Actuellement, nous sommes en pleine production du pilote de la série, avec un teaser prévu pour une sortie d’ici décembre 2023. Nous avons également consacré du temps au développement des personnages principaux et secondaires, ainsi qu’à la création des décors. De plus, nous avons élaboré une bible littéraire et graphique, qui servira de référence pour l’ensemble du projet.
Evou bientôt sur nos écrans ?
Yannick Deubou est confiant, mais réaliste.
Certainement pas demain matin ! Selon les plans établis, nous avons fixé une période de deux ans pour la réalisation de la première saison. Cependant, pour concrétiser ce projet ambitieux, il est essentiel de trouver un ou plusieurs coproducteurs ainsi qu’un diffuseur qui souhaitent investir dans la série.

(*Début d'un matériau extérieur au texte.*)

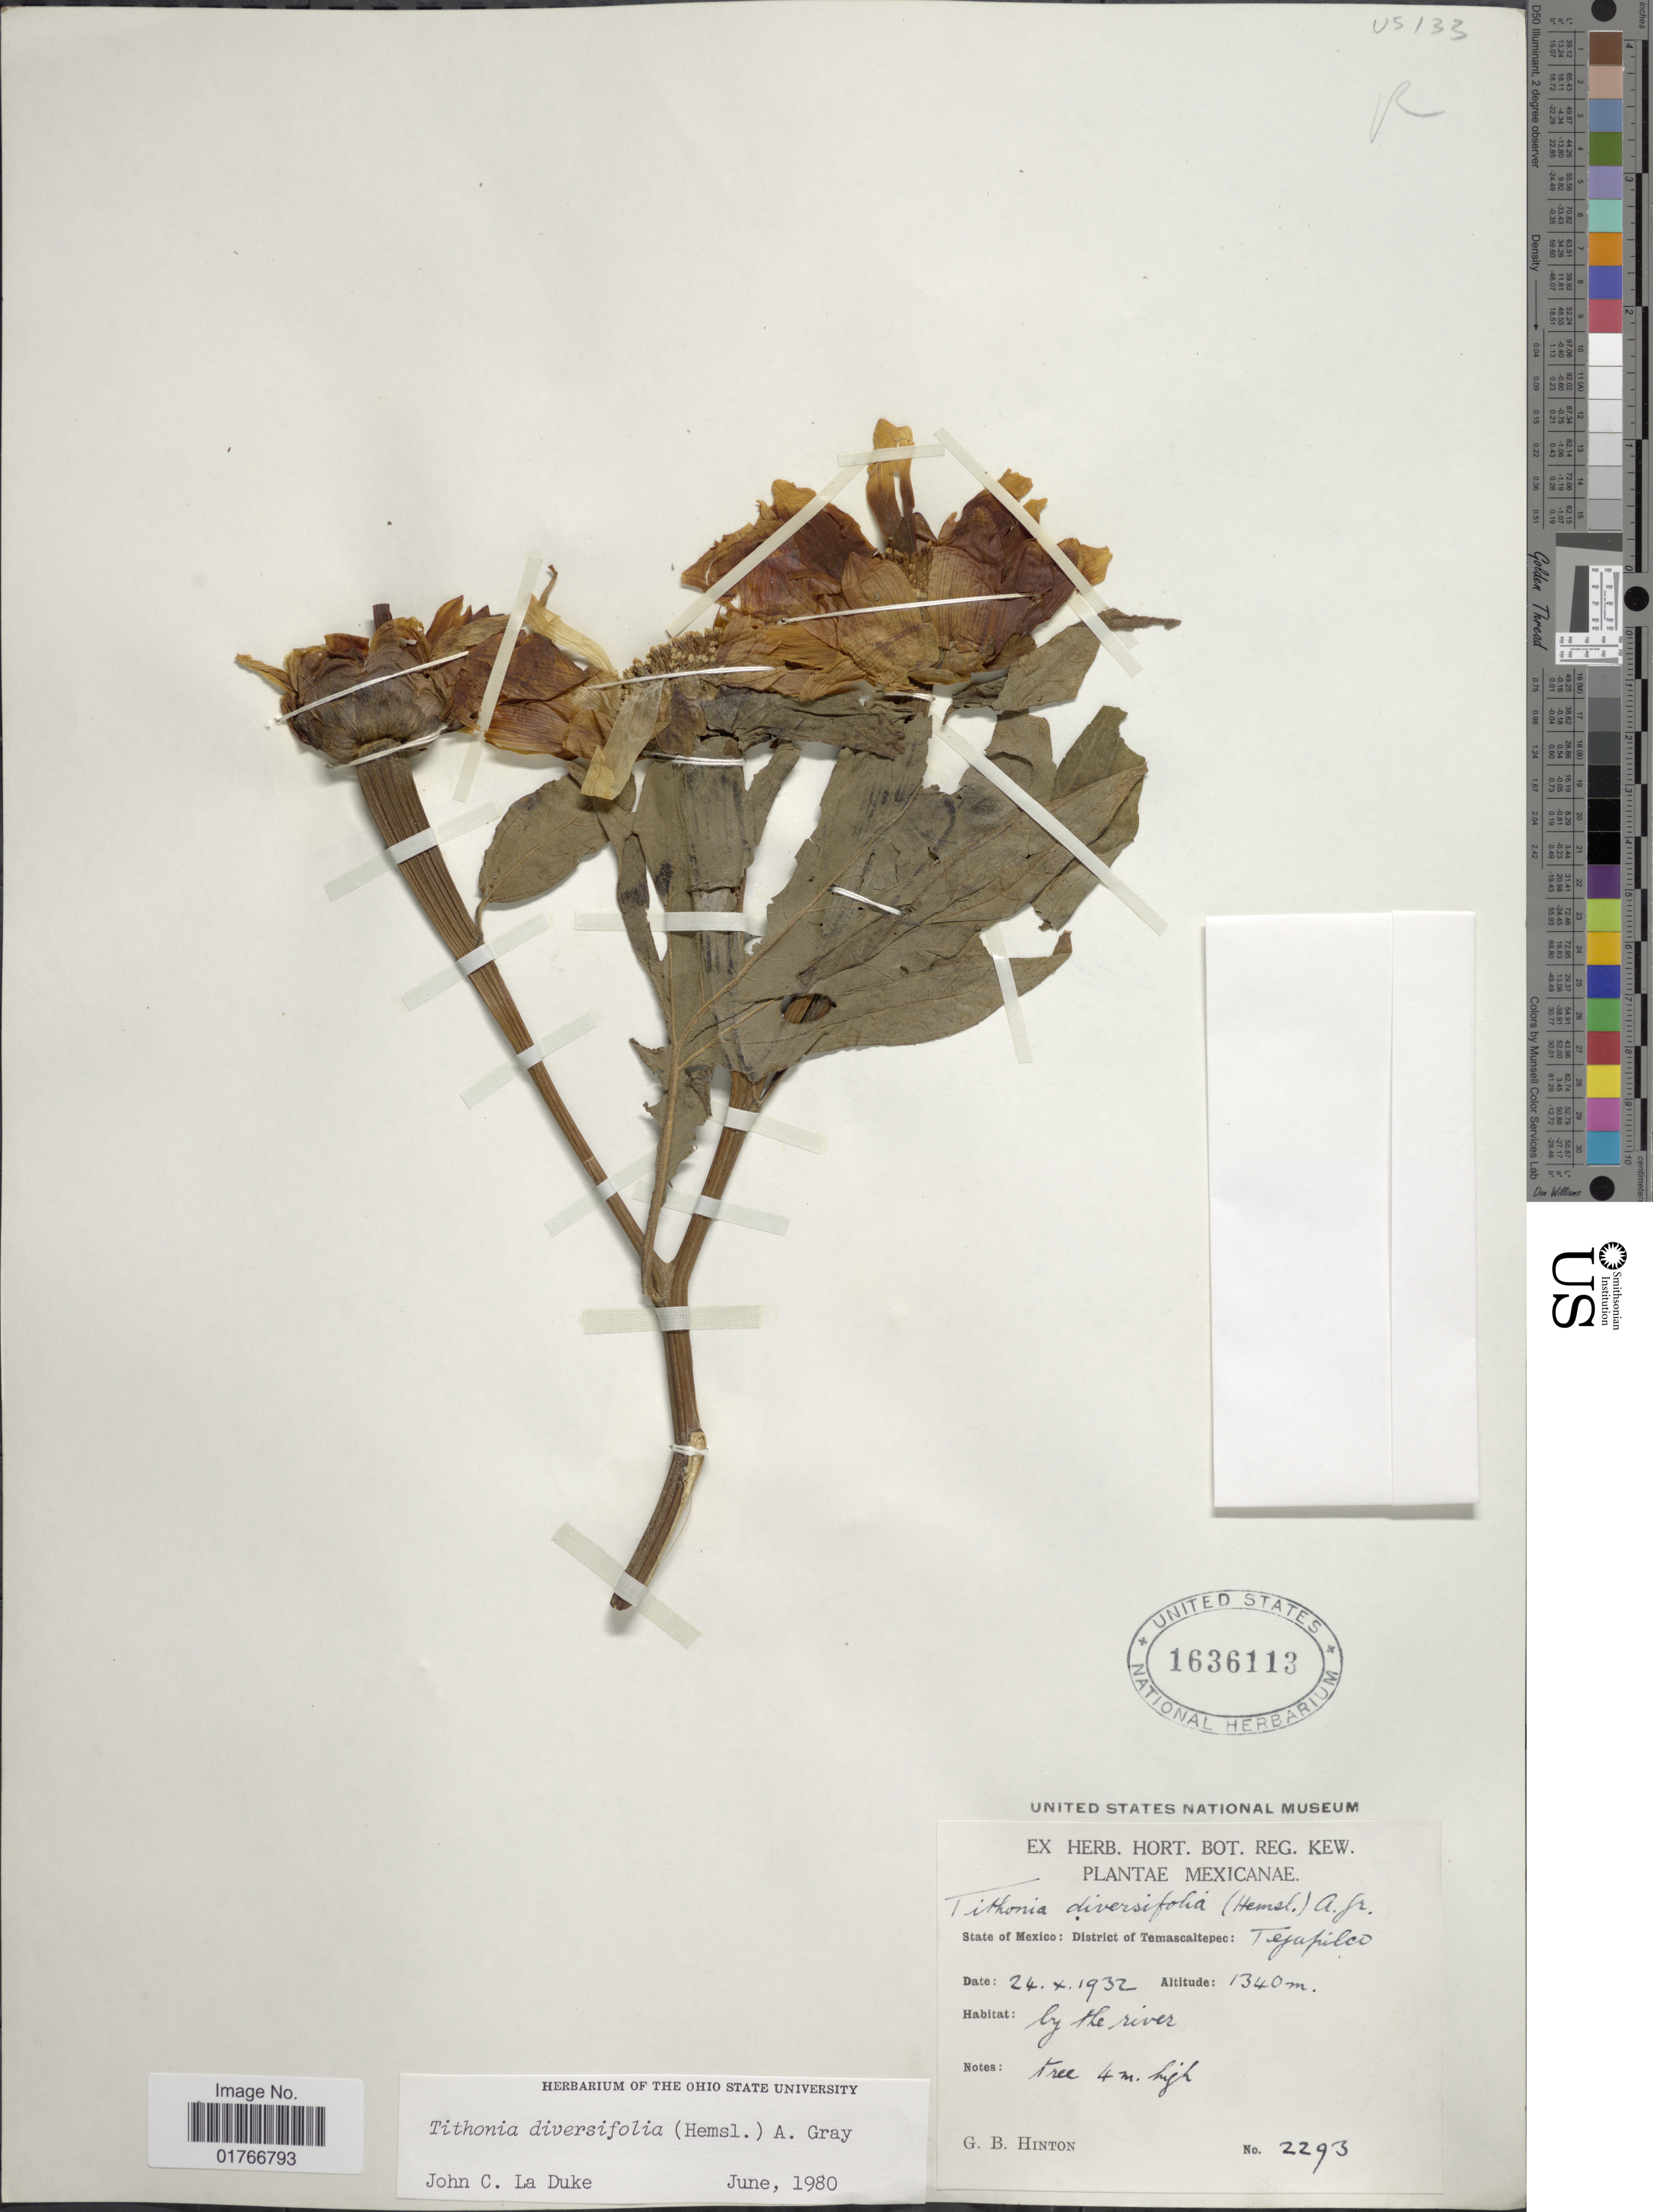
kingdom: Plantae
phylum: Tracheophyta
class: Magnoliopsida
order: Asterales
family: Asteraceae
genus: Tithonia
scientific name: Tithonia diversifolia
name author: (Hemsl.) A. Gray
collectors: G. B. Hinton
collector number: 2293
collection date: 1932-10-24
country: Mexico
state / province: México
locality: District of Temascaltepec, Tejapilco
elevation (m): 1340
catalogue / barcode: US 1636113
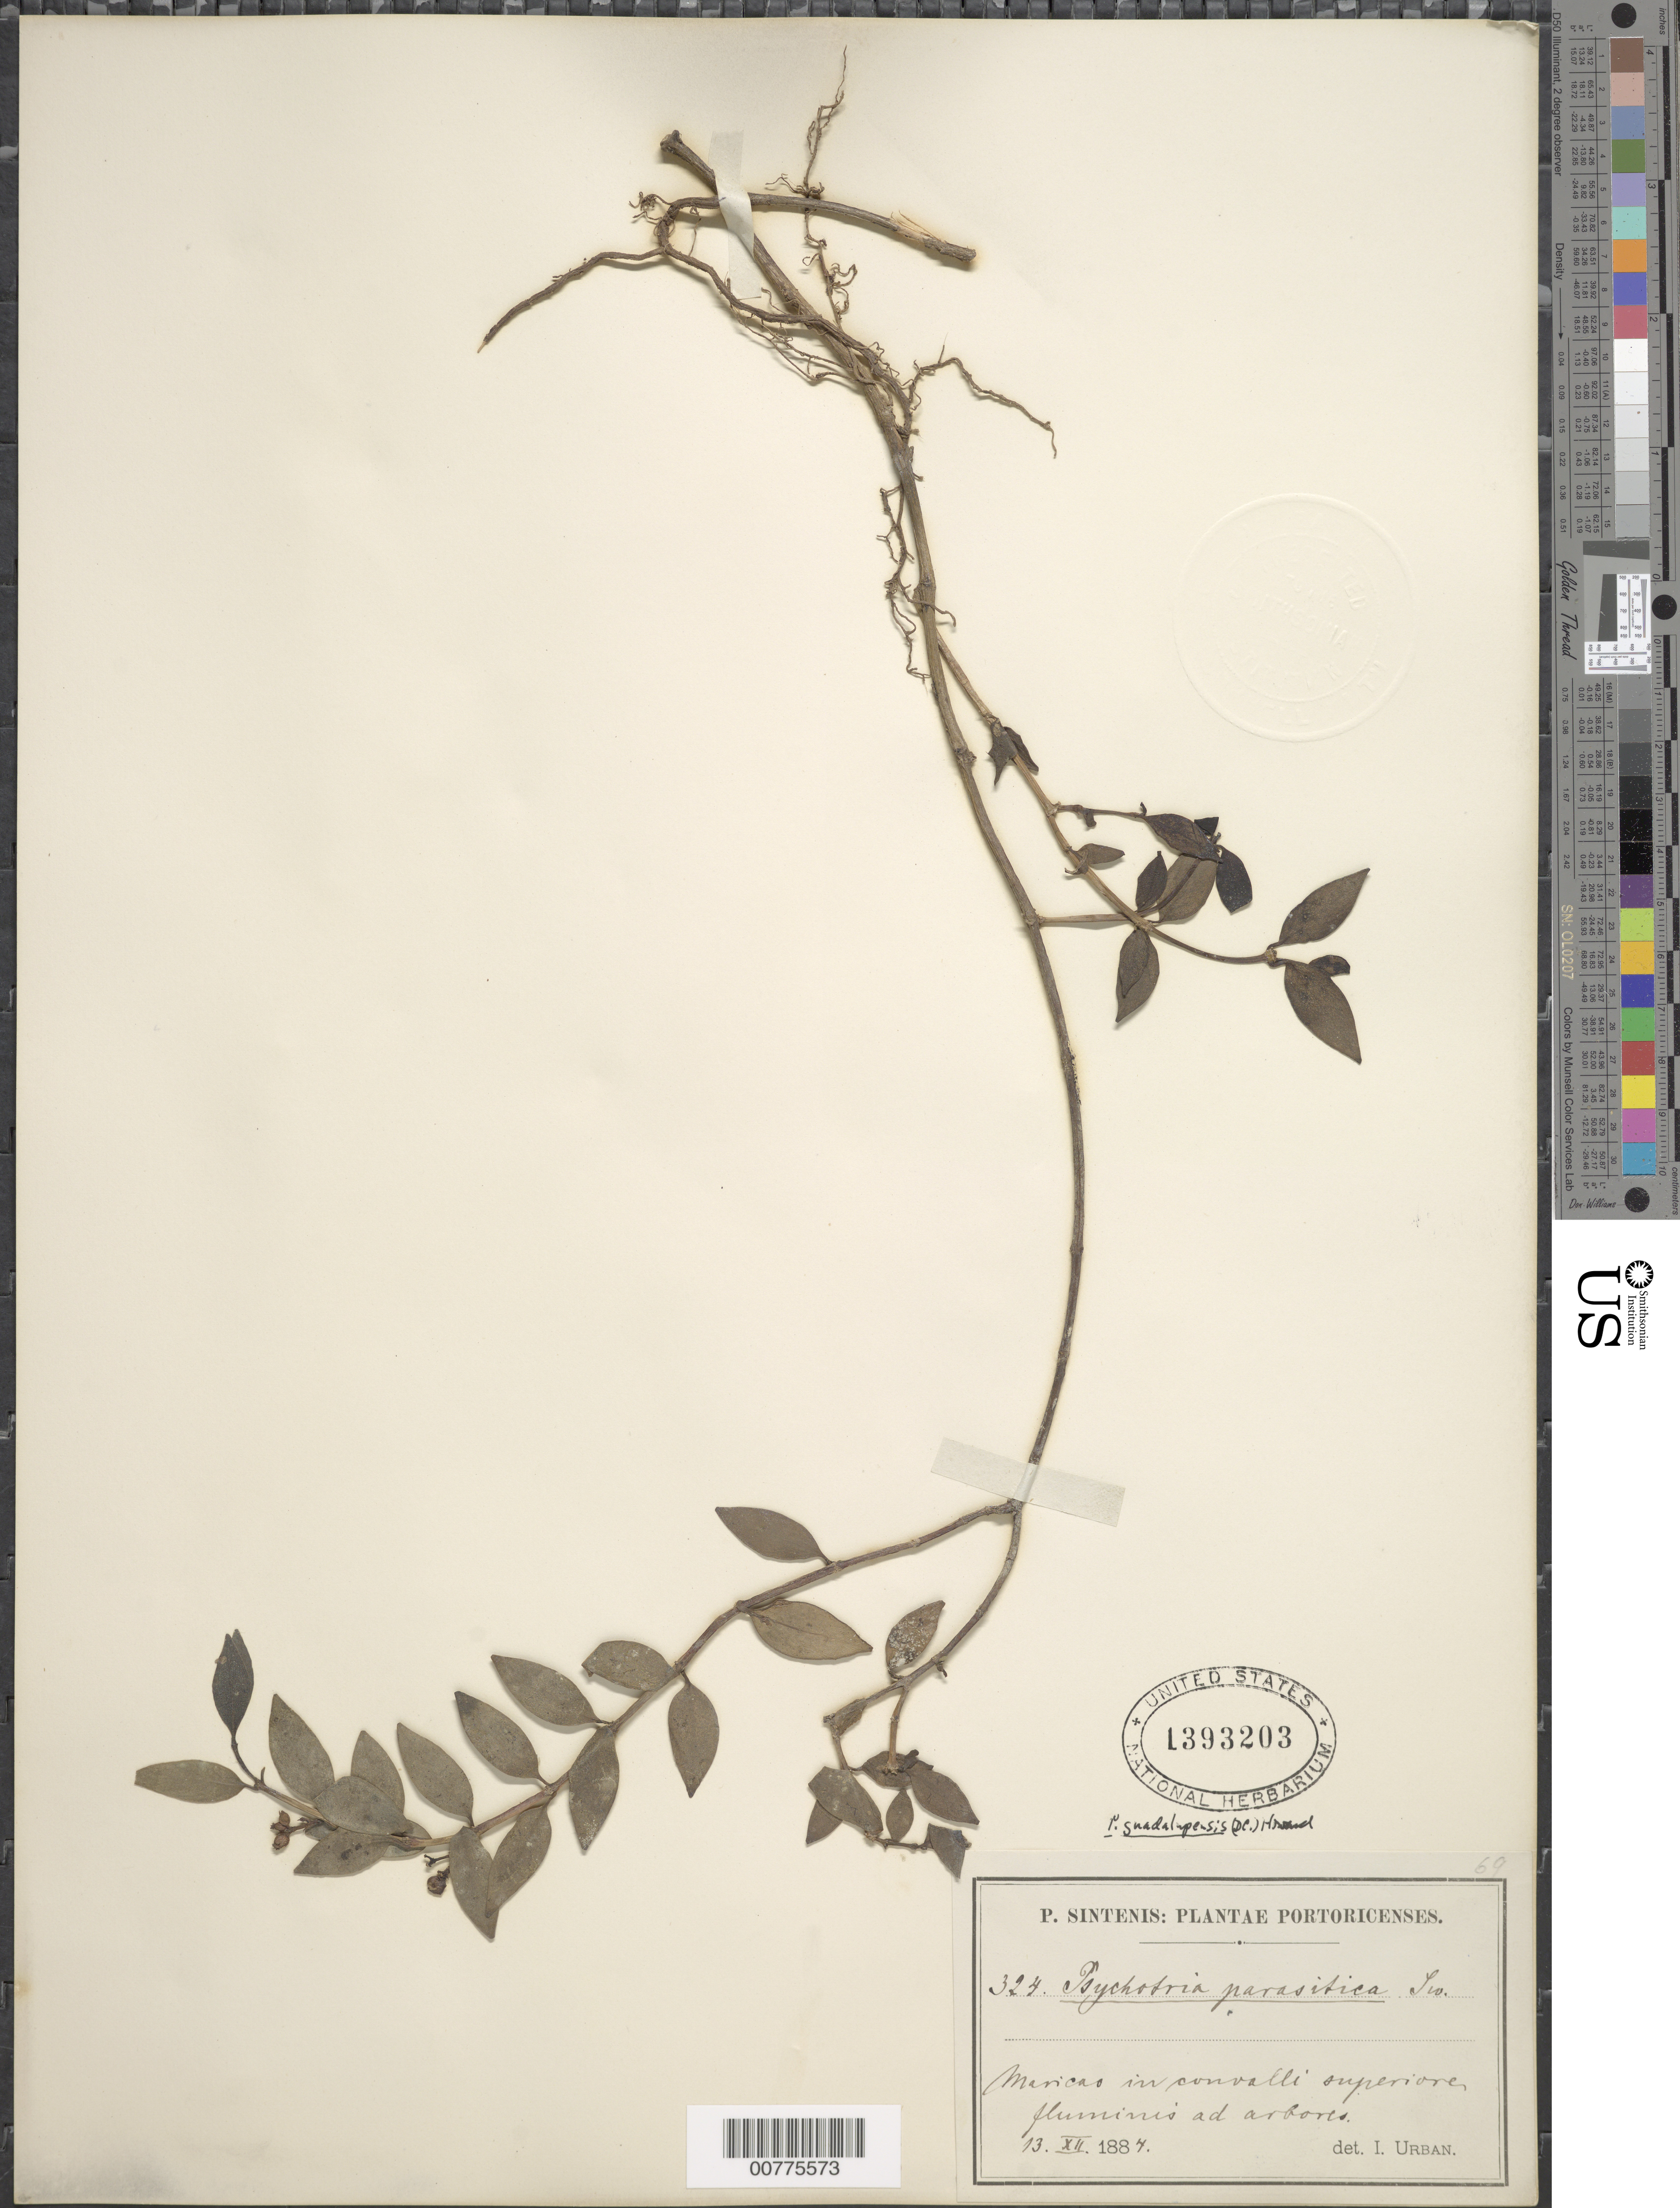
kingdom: Plantae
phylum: Tracheophyta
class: Magnoliopsida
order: Gentianales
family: Rubiaceae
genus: Notopleura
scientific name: Notopleura guadalupensis subsp. grosourdieana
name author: (Baill.) C.M. Taylor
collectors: P. Sintenis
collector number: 324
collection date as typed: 13 Dec 1884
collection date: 1884-12-13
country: Puerto Rico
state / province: Maricao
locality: Maricao, in convalli superiore fluminis ad arbores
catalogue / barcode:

Depuis février 2023, nous avons entrepris des démarches pour rechercher des financements. Bien que nous n’ayons pas encore d’engagements concrets à ce stade, nous avons reçu des signaux positifs qui laissent présager des résultats prometteurs. La qualité du projet et son public cible suscitent un vif intérêt, ce qui renforce notre confiance dans notre capacité à sécuriser les fonds nécessaires.
Il est important de souligner que la recherche de financements pour une série télévisée est un processus complexe qui demande du temps et de la persévérance. Nous sommes conscients des défis auxquels nous sommes confrontés, mais nous sommes déterminés à faire de notre mieux pour rassembler les ressources nécessaires afin de donner vie à cette série passionnante
En attendant cette série d’animation qui promet d’être palpitante, restons au fait des actualités de Waanda Stoudio, qui n’a pas fini de nous faire rêver…Grand!